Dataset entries
== Segment start ==
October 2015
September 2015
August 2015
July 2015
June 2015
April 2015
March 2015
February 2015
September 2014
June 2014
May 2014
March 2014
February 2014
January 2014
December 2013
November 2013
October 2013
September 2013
== Segment end ==
Exactly as given, restate all the lines above.

- **RESULT FOR THIS EXERCISE**:
October 2015
September 2015
August 2015
July 2015
June 2015
April 2015
March 2015
February 2015
September 2014
June 2014
May 2014
March 2014
February 2014
January 2014
December 2013
November 2013
October 2013
September 2013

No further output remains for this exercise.